Flusso di protoni 1/(cm2·s·sr) | Scala NOAA |
10 | S1 (lieve) |
100 | S2 (moderata) |
1.000 | S3 (forte) |
10.000 | S4 (grave) |
100.000 | S5 (estrema) |
I protoni solari vengono generati dai brillamenti più energetici, ma al contrario delle CME che sono “lente” (1000-2000 km/s) questi viaggiano a una frazione significativa della velocità della luce. Significa che arrivano pochi minuti dopo il brillamento, e continuano a bombardare la Terra finché la regione attiva che li produce non si calma o non esce dall’allineamento magnetico con il nostro pianeta.

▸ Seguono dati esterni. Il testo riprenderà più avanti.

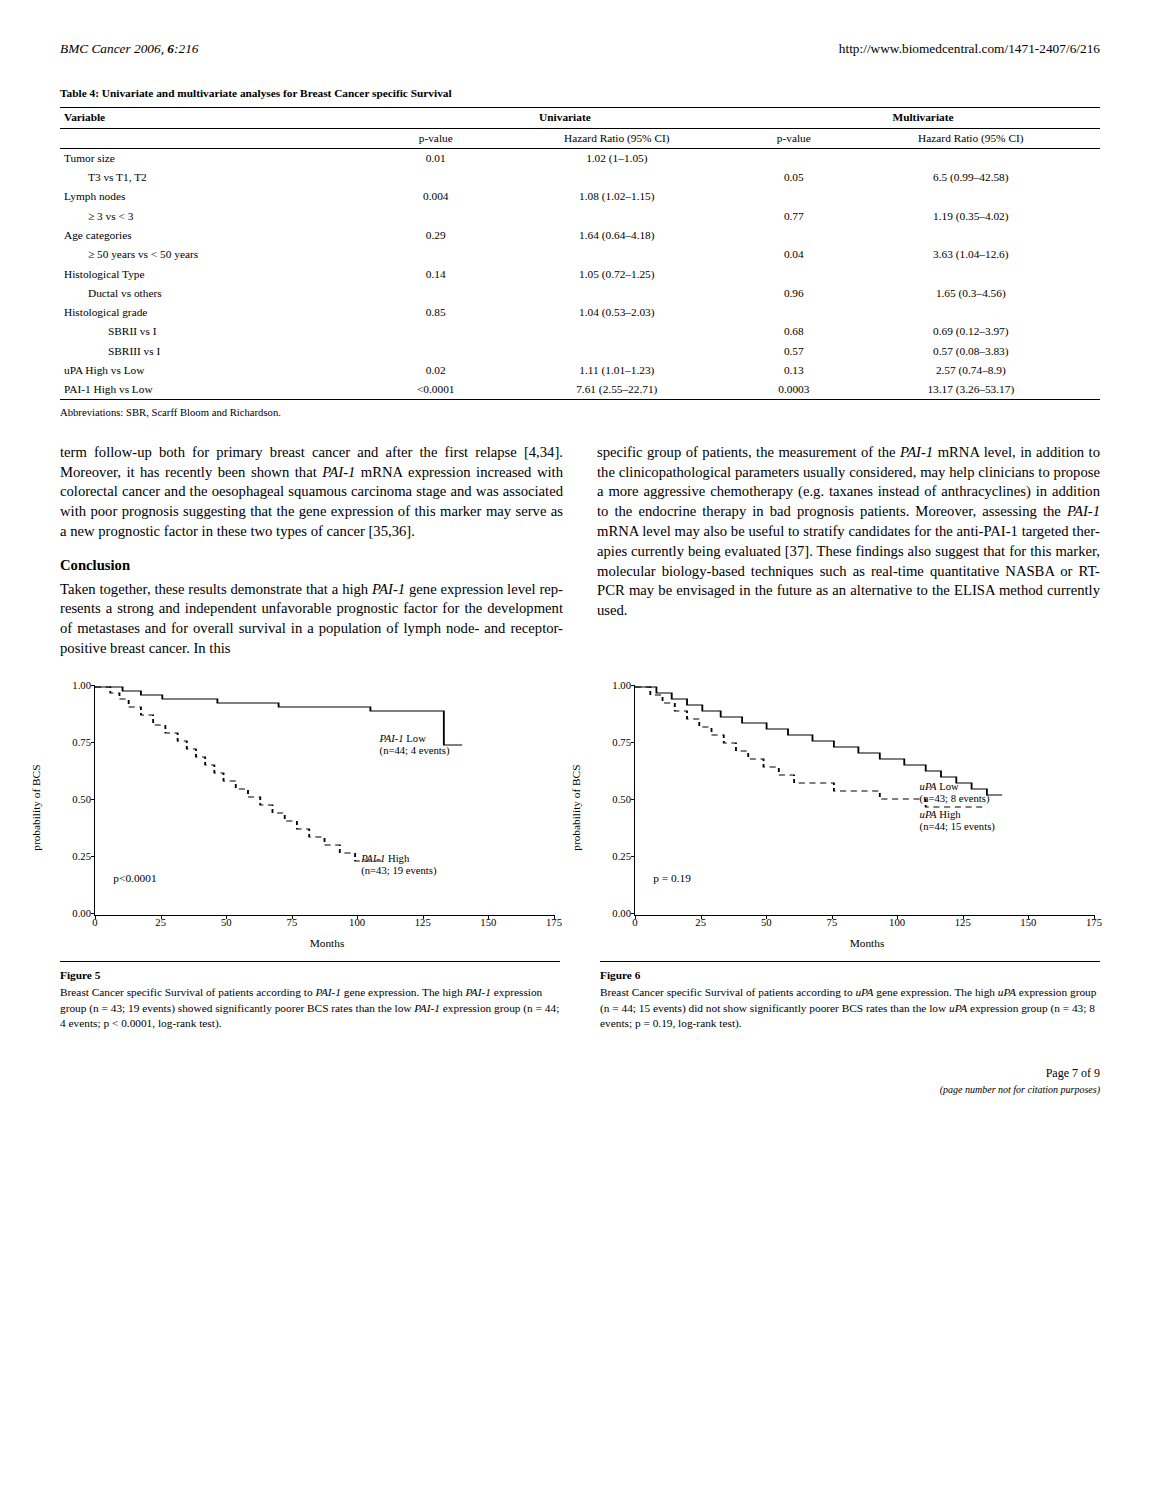BMC Cancer 2006, 6:216
http://www.biomedcentral.com/1471-2407/6/216
Table 4: Univariate and multivariate analyses for Breast Cancer specific Survival
| Variable | Univariate | Multivariate |
| --- | --- | --- |
| | p-value | Hazard Ratio (95% CI) | p-value | Hazard Ratio (95% CI) |
| Tumor size | 0.01 | 1.02 (1–1.05) | | |
| T3 vs T1, T2 | | | 0.05 | 6.5 (0.99–42.58) |
| Lymph nodes | 0.004 | 1.08 (1.02–1.15) | | |
| ≥ 3 vs < 3 | | | 0.77 | 1.19 (0.35–4.02) |
| Age categories | 0.29 | 1.64 (0.64–4.18) | | |
| ≥ 50 years vs < 50 years | | | 0.04 | 3.63 (1.04–12.6) |
| Histological Type | 0.14 | 1.05 (0.72–1.25) | | |
| Ductal vs others | | | 0.96 | 1.65 (0.3–4.56) |
| Histological grade | 0.85 | 1.04 (0.53–2.03) | | |
| SBRII vs I | | | 0.68 | 0.69 (0.12–3.97) |
| SBRIII vs I | | | 0.57 | 0.57 (0.08–3.83) |
| uPA High vs Low | 0.02 | 1.11 (1.01–1.23) | 0.13 | 2.57 (0.74–8.9) |
| PAI-1 High vs Low | <0.0001 | 7.61 (2.55–22.71) | 0.0003 | 13.17 (3.26–53.17) |
Abbreviations: SBR, Scarff Bloom and Richardson.
term follow-up both for primary breast cancer and after the first relapse [4,34]. Moreover, it has recently been shown that PAI-1 mRNA expression increased with colorectal cancer and the oesophageal squamous carcinoma stage and was associated with poor prognosis suggesting that the gene expression of this marker may serve as a new prognostic factor in these two types of cancer [35,36].
Conclusion
Taken together, these results demonstrate that a high PAI-1 gene expression level represents a strong and independent unfavorable prognostic factor for the development of metastases and for overall survival in a population of lymph node- and receptor-positive breast cancer. In this
specific group of patients, the measurement of the PAI-1 mRNA level, in addition to the clinicopathological parameters usually considered, may help clinicians to propose a more aggressive chemotherapy (e.g. taxanes instead of anthracyclines) in addition to the endocrine therapy in bad prognosis patients. Moreover, assessing the PAI-1 mRNA level may also be useful to stratify candidates for the anti-PAI-1 targeted therapies currently being evaluated [37]. These findings also suggest that for this marker, molecular biology-based techniques such as real-time quantitative NASBA or RT-PCR may be envisaged in the future as an alternative to the ELISA method currently used.
probability of BCS
1.00
0.75
0.50
0.25
0.00
0
25
50
75
100
125
150
175
PAI-1 Low
(n=44; 4 events)
PAI-1 High
(n=43; 19 events)
p<0.0001
Months
Figure 5 Breast Cancer specific Survival of patients according to PAI-1 gene expression. The high PAI-1 expression group (n = 43; 19 events) showed significantly poorer BCS rates than the low PAI-1 expression group (n = 44; 4 events; p < 0.0001, log-rank test).
probability of BCS
1.00
0.75
0.50
0.25
0.00
0
25
50
75
100
125
150
175
uPA Low
(n=43; 8 events)
uPA High
(n=44; 15 events)
p = 0.19
Months
Figure 6 Breast Cancer specific Survival of patients according to uPA gene expression. The high uPA expression group (n = 44; 15 events) did not show significantly poorer BCS rates than the low uPA expression group (n = 43; 8 events; p = 0.19, log-rank test).
Page 7 of 9
(page number not for citation purposes)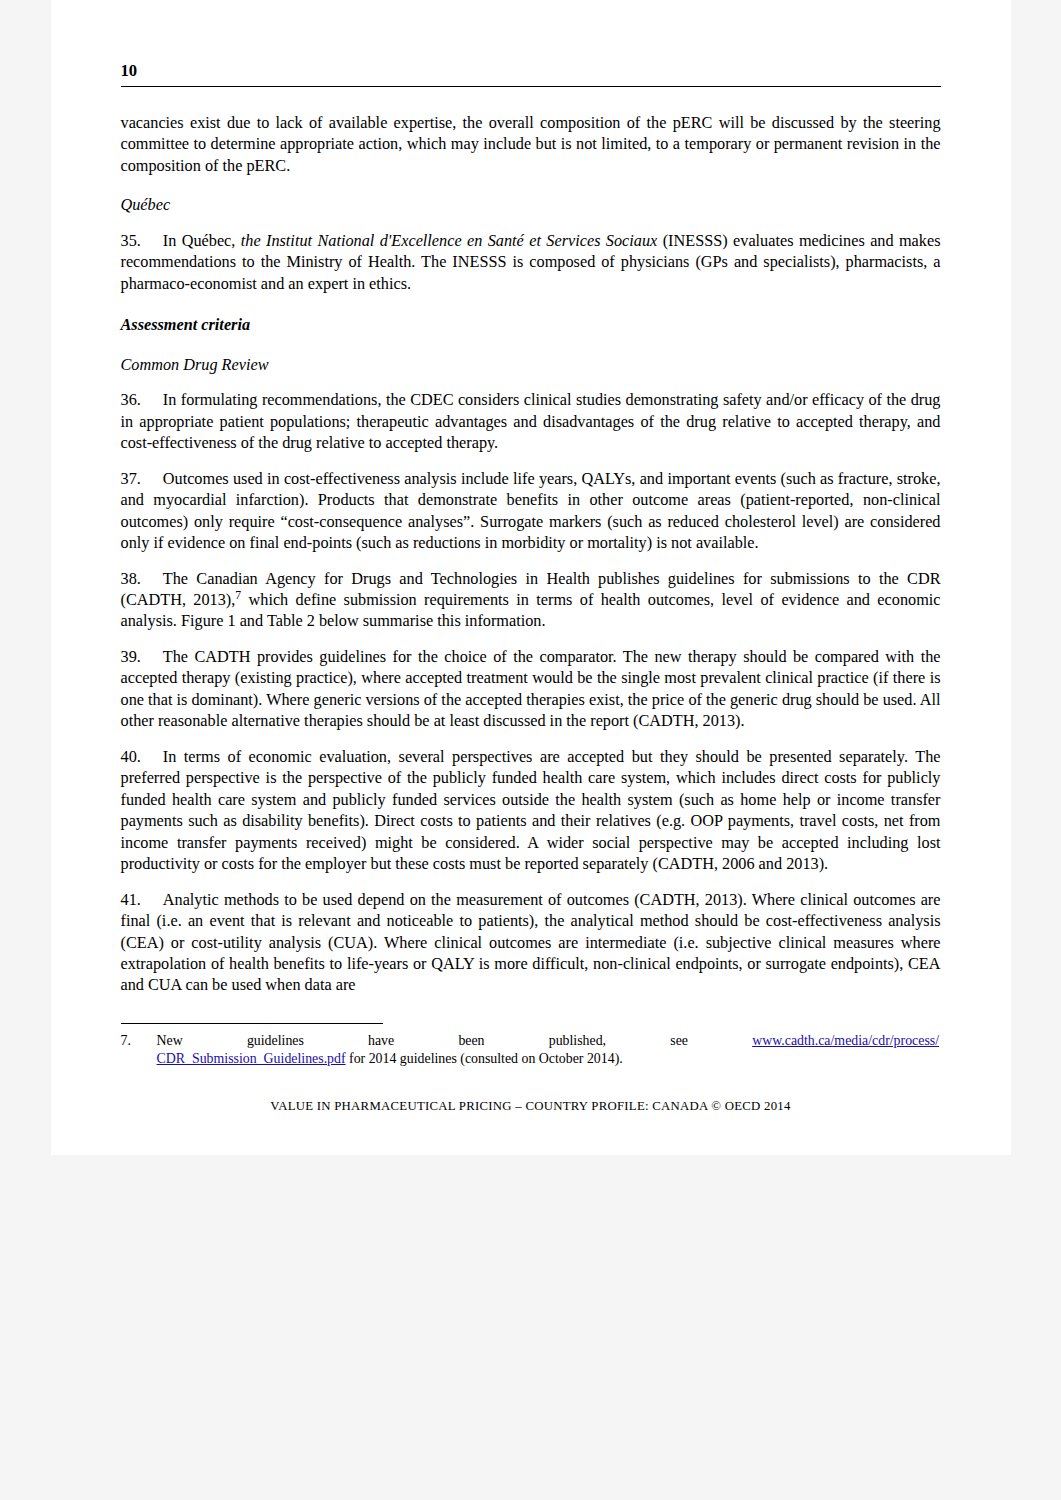10
vacancies exist due to lack of available expertise, the overall composition of the pERC will be discussed by the steering committee to determine appropriate action, which may include but is not limited, to a temporary or permanent revision in the composition of the pERC.
Québec
35. In Québec, the Institut National d'Excellence en Santé et Services Sociaux (INESSS) evaluates medicines and makes recommendations to the Ministry of Health. The INESSS is composed of physicians (GPs and specialists), pharmacists, a pharmaco-economist and an expert in ethics.
Assessment criteria
Common Drug Review
36. In formulating recommendations, the CDEC considers clinical studies demonstrating safety and/or efficacy of the drug in appropriate patient populations; therapeutic advantages and disadvantages of the drug relative to accepted therapy, and cost-effectiveness of the drug relative to accepted therapy.
37. Outcomes used in cost-effectiveness analysis include life years, QALYs, and important events (such as fracture, stroke, and myocardial infarction). Products that demonstrate benefits in other outcome areas (patient-reported, non-clinical outcomes) only require “cost-consequence analyses”. Surrogate markers (such as reduced cholesterol level) are considered only if evidence on final end-points (such as reductions in morbidity or mortality) is not available.
38. The Canadian Agency for Drugs and Technologies in Health publishes guidelines for submissions to the CDR (CADTH, 2013),7 which define submission requirements in terms of health outcomes, level of evidence and economic analysis. Figure 1 and Table 2 below summarise this information.
39. The CADTH provides guidelines for the choice of the comparator. The new therapy should be compared with the accepted therapy (existing practice), where accepted treatment would be the single most prevalent clinical practice (if there is one that is dominant). Where generic versions of the accepted therapies exist, the price of the generic drug should be used. All other reasonable alternative therapies should be at least discussed in the report (CADTH, 2013).
40. In terms of economic evaluation, several perspectives are accepted but they should be presented separately. The preferred perspective is the perspective of the publicly funded health care system, which includes direct costs for publicly funded health care system and publicly funded services outside the health system (such as home help or income transfer payments such as disability benefits). Direct costs to patients and their relatives (e.g. OOP payments, travel costs, net from income transfer payments received) might be considered. A wider social perspective may be accepted including lost productivity or costs for the employer but these costs must be reported separately (CADTH, 2006 and 2013).
41. Analytic methods to be used depend on the measurement of outcomes (CADTH, 2013). Where clinical outcomes are final (i.e. an event that is relevant and noticeable to patients), the analytical method should be cost-effectiveness analysis (CEA) or cost-utility analysis (CUA). Where clinical outcomes are intermediate (i.e. subjective clinical measures where extrapolation of health benefits to life-years or QALY is more difficult, non-clinical endpoints, or surrogate endpoints), CEA and CUA can be used when data are
7. New guidelines have been published, see www.cadth.ca/media/cdr/process/ CDR_Submission_Guidelines.pdf for 2014 guidelines (consulted on October 2014).
VALUE IN PHARMACEUTICAL PRICING – COUNTRY PROFILE: CANADA © OECD 2014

La tempesta di radiazioni viene proclamata quando il flusso di protoni più energetici di 10 MeV supera i 10 per centimetro quadrato, per secondo, per steradiante. In tal caso si è in tempesta di radiazioni minore (S1). I vari livelli di gravità sono separati da un ordine di grandezza ciascuno: il massimo è la tempesta di radiazione estrema (S5), quando si supera un flusso di 100.000 protoni/(cm2·s·sr).
La tempesta di radiazioni del 10-12 maggio
Dal grafico soprastante è possibile osservare che i protoni energetici (>10 MeV), più associati alle CME, hanno cominciato ad arrivare addirittura il giorno prima. della tempesta. Il loro flusso è poi aumentato rapidamente, raggiungendo quota 207 (tempesta moderata S2) al momento dell’impatto alle 19:45 italiane. Il valore è sceso rapidamente, stabilendosi sulla soglia che separa la tempesta S1 dalla quiete, finché AR 3664 non ha liberato il mostro: il brillamento X5.7 delle 03:20 italiane.
La botta è stata talmente forte che dopo pochi minuti la Terra è stata raggiunta da protoni MOLTO più energetici (linee verde e blu, con energia 5 e 10 volte superiori) e quelli a 10 MeV sono stati riportati al limite tra tempesta S1 (lieve) e S2 (moderata). Lì è rimasta per gran parte di sabato 11 maggio, per poi iniziare gradualmente a diminuire e uscire dalle condizioni di tempesta alle 13:45 di domenica 12.